● Tugas 1: Apakah setiap pernyataan berikut sesuai dengan teks tentang Ibnu Sina? Jawab ya atau tidak untuk masing-masing, sertakan kutipan persis dari teks yang menentukannya: (a) Karya Ibnu Sina diajarkan di universitas-universitas Eropa hingga 5 abad setelah kematiannya. (b) Ibnu Sina memperoleh hak paten yang diwarisi keluarganya. (c) Bill Gates dan Steven Jobs disebut menempelkan nama perusahaan mereka di atas software yang mereka rancang.
● Tugas 2: Menurut teks tentang Ibnu Sina, apa judul buku yang ia tulis?
● Tugas 3: Tolong tulis lanjutan teks tentang Ibnu Sina, mulai setelah kalimat terakhirnya.

● Kutipan Pilihan:
= = = = = = =

Tak ada seorang dokterpun yang tak kenal Avicena alias Ibnu Sina, sang pioner kedokteran yang menulis buku Al-Qanun yang berisi banyak ilmu dan teknik kedokteran yang menjadi pilar kedokteran modern. Karya beliau ini dicetak ulang puluhan kali dalam berbagai bahasa secara terus menerus hingga 7 abad setelah kematiannya dan terus diajarkan di universitas-universitas eropa terus menerus hingga 5 abad setelah kematiannya. Suatu prestasi yang tidak pernah dilampaui oleh dokter manapun sepanjang sejarah. Namun apa yang didapatkan oleh si Avicenna? Apakah sebuah Copyright bernilai trilyunan dolar karena karyanya masih bisa dijumpai sampai zaman sekarang? Ataukah Hak Paten yang diwarisi oleh keluarganya selama ratusan tahun? Tidak sesenpun. Karena ia rela ilmu dan "Knowledge" yang ia kuasai bisa dimanfaatkan oleh orang lain dalam memenuhi kebutuhan hidupnya akan kesehatan.
Namun apa yang terjadi pada zaman sekarang?

Banyak figur bernama Benz, Honda, Daimler, Kawasaki yang menempelkan nama mereka di atas mesin temuan mereka dan tidak rela orang lain menggunakan apa yang mereka ketahui tanpa mendapatkan imbalan materi.

Figur yang lain bernama Bill Gates dan Steven Jobs juga menempelkan nama perusahaan mereka di atas software yang mereka rancang dan tidak rela jika orang lain mengambil manfaat tanpa memberikan keuntungan materiil kepada mereka.

Tidak ada lagi asa rela dalam jiwa mereka. Tidak ada lagi unsur kemanusiaan yang bersifat sosial dalam diri mereka meskipun semua sepakat bahwa mereka adalah makhluk sosial. Barangkali lebih tepat kita sebut sebagai sosial ekonomikal, yang membutuhkan dan dibutuhkan oleh orang lain sepanjang itu menghasilkan nilai ekonomis.

= = = = = = =

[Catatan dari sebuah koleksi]

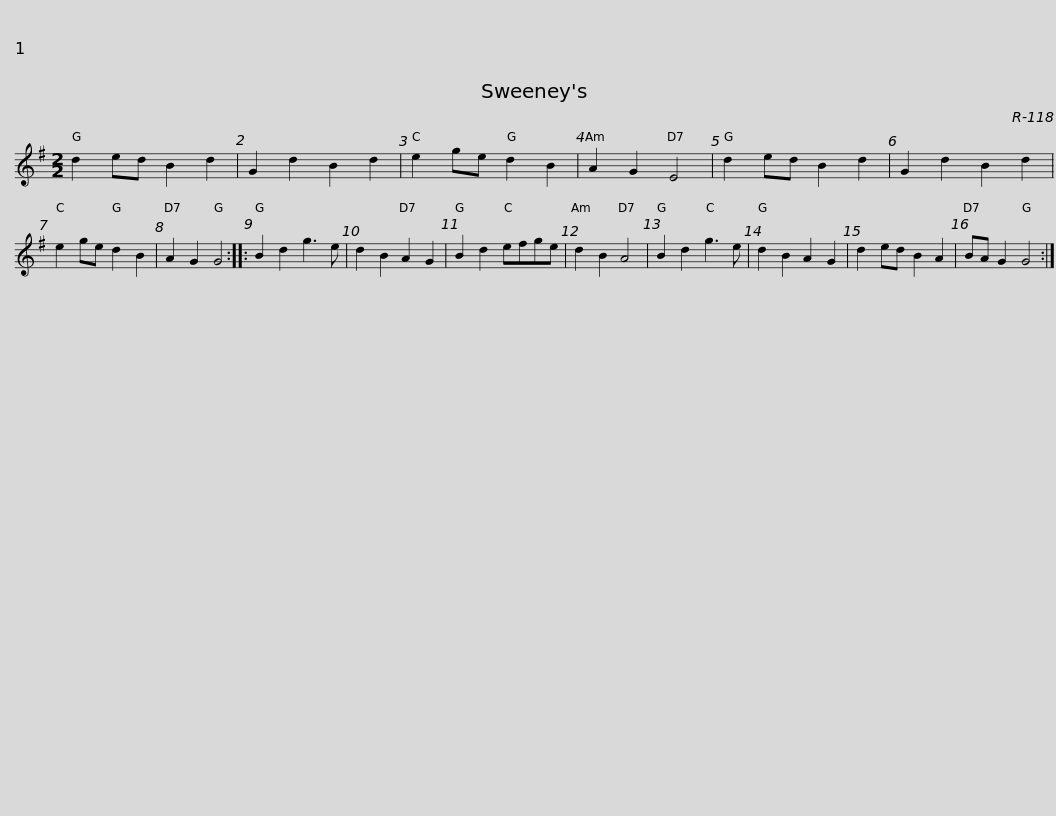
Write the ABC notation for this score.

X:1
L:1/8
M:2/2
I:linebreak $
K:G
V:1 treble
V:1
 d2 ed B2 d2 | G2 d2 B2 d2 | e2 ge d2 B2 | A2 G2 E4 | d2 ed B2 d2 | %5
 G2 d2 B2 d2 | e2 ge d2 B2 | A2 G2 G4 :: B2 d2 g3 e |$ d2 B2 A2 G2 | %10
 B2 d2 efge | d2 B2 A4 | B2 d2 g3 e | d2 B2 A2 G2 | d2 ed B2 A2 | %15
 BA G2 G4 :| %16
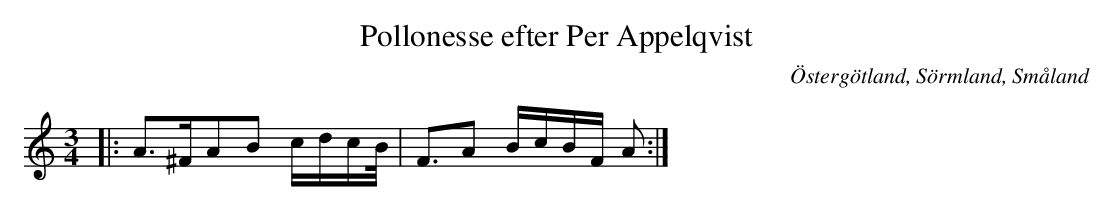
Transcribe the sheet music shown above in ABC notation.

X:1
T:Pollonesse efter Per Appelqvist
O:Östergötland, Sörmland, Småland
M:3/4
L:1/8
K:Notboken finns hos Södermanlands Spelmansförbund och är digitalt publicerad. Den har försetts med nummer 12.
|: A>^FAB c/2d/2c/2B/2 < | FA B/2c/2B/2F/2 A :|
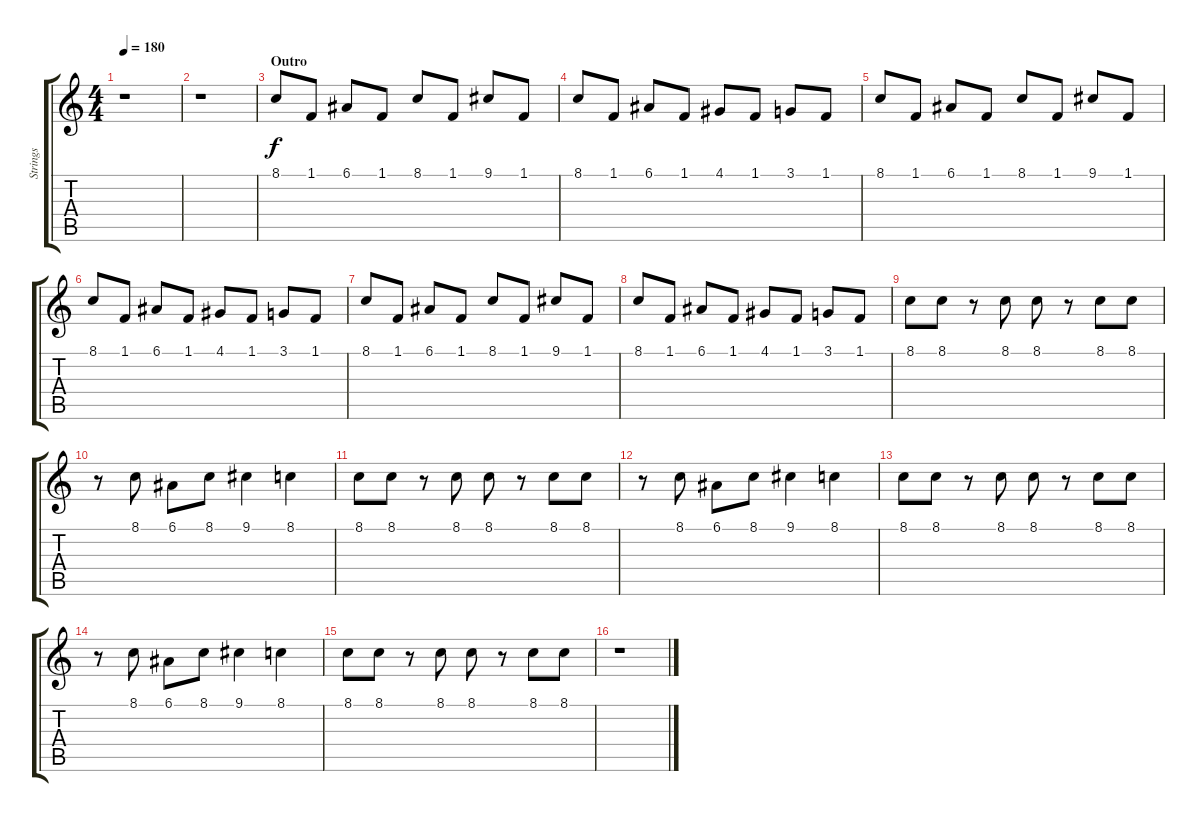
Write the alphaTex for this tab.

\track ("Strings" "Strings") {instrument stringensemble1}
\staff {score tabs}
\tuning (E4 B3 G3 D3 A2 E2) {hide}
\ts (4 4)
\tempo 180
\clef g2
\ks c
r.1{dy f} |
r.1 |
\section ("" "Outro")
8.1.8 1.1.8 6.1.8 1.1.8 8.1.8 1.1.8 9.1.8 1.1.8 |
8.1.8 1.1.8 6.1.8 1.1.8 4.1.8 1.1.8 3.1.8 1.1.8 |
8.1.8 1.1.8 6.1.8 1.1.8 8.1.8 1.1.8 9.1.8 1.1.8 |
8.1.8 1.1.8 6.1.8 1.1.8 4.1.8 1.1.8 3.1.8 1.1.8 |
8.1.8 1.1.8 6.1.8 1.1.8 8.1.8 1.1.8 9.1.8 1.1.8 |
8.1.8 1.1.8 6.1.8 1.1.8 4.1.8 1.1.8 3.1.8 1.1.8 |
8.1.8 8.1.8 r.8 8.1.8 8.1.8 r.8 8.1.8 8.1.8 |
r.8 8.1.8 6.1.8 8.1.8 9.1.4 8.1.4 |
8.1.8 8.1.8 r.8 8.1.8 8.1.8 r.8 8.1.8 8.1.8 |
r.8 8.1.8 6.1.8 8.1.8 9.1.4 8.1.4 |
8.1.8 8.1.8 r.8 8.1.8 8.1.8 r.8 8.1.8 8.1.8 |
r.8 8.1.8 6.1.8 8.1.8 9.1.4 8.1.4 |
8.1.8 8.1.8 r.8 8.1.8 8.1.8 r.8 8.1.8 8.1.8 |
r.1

= = = = = = =

● Hasil 1:
(a) Ya. "terus diajarkan di universitas-universitas eropa terus menerus hingga 5 abad setelah kematiannya"
(b) Tidak. "Tidak sesenpun."
(c) Ya. "Figur yang lain bernama Bill Gates dan Steven Jobs juga menempelkan nama perusahaan mereka di atas software yang mereka rancang"

● Hasil 2: Al-Qanun.

● Hasil 3:
Tidak ada lagi figur Thomas Alfa Edison yang sebelum ia menemukan lampu, ia berjanji kepada penduduk kota untuk menerangi kota mereka dengan lampu yang akan ia ciptakan. Toh, kang Thomas tidak mendapatkan Hak Paten bernilai bilyunan dolar. Sebab kalau lampu benar-benar dipatenkan oleh kang Thomas dengan hak seumur bumi, maka kang Thomas dan anak keturunannya barangkali akan mandi intan seumur hidupnya. Padahal, di akhir hidupnya, kang Thomas hanyalah seorang pebisnis yang bangkrut meskipun ia punya "Knowledge" yang sangat luar biasa bermanfaat untuk kehidupan manusia lebih dari apa yang ditemukan oleh penemu-penemu yang tak rela itu.

Yang lebih memprihatinkan dan mengesalkan hati, ketika kaum muslimin yang mengaku ilmuwan dan mengenal agamanya secara mendalam, tiba-tiba membeo dengan apa yang dibawa oleh penemu-penemu yang tak rela tersebut.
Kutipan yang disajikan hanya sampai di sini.